• _Work instructions_: Copy the diagram source from the beginning of the first row through the line containing "n11 [height=.15 label=publications]", both ends included, without the pictures.

— begin —

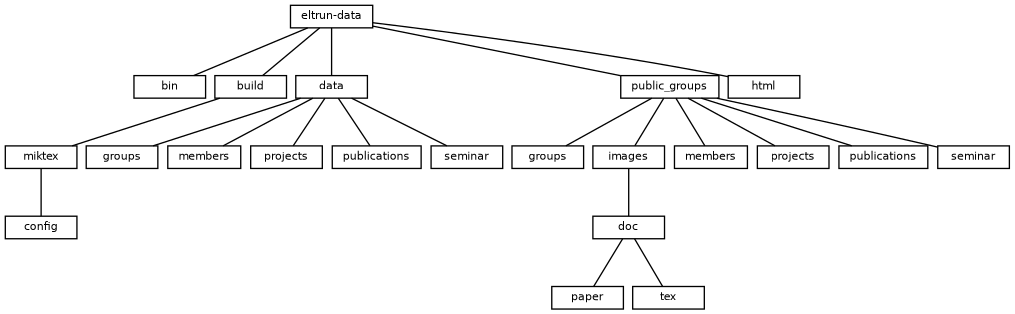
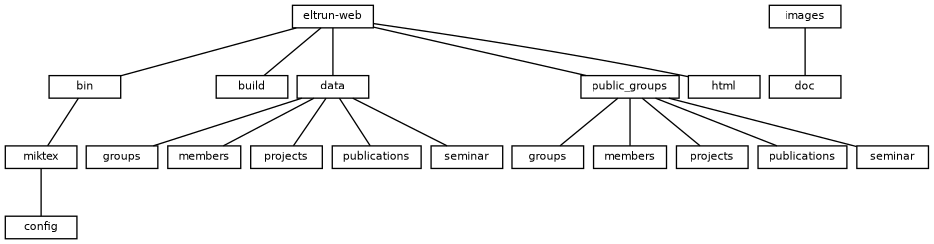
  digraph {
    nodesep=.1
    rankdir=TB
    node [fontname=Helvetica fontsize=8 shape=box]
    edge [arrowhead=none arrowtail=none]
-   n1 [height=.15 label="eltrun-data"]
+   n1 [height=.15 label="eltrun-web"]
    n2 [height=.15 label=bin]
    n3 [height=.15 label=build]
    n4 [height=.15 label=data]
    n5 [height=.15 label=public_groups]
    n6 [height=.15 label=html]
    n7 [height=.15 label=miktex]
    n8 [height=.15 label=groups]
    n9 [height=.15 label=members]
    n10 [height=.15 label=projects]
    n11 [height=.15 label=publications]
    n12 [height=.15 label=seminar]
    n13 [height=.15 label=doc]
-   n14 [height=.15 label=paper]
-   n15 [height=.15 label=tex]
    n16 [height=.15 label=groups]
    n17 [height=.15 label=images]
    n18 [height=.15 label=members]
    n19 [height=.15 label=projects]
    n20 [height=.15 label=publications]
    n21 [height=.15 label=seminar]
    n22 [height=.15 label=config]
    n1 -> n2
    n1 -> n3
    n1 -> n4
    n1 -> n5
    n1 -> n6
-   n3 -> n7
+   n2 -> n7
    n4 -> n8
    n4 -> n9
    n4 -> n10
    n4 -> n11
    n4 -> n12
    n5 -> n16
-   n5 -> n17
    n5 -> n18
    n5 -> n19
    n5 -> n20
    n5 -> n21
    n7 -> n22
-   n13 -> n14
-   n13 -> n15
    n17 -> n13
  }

— end —

• _Exercise solution_:
  digraph {
    nodesep=.1
    rankdir=TB
    node [fontname=Helvetica fontsize=8 shape=box]
    edge [arrowhead=none arrowtail=none]
-   n1 [height=.15 label="eltrun-data"]
+   n1 [height=.15 label="eltrun-web"]
    n2 [height=.15 label=bin]
    n3 [height=.15 label=build]
    n4 [height=.15 label=data]
    n5 [height=.15 label=public_groups]
    n6 [height=.15 label=html]
    n7 [height=.15 label=miktex]
    n8 [height=.15 label=groups]
    n9 [height=.15 label=members]
    n10 [height=.15 label=projects]
    n11 [height=.15 label=publications]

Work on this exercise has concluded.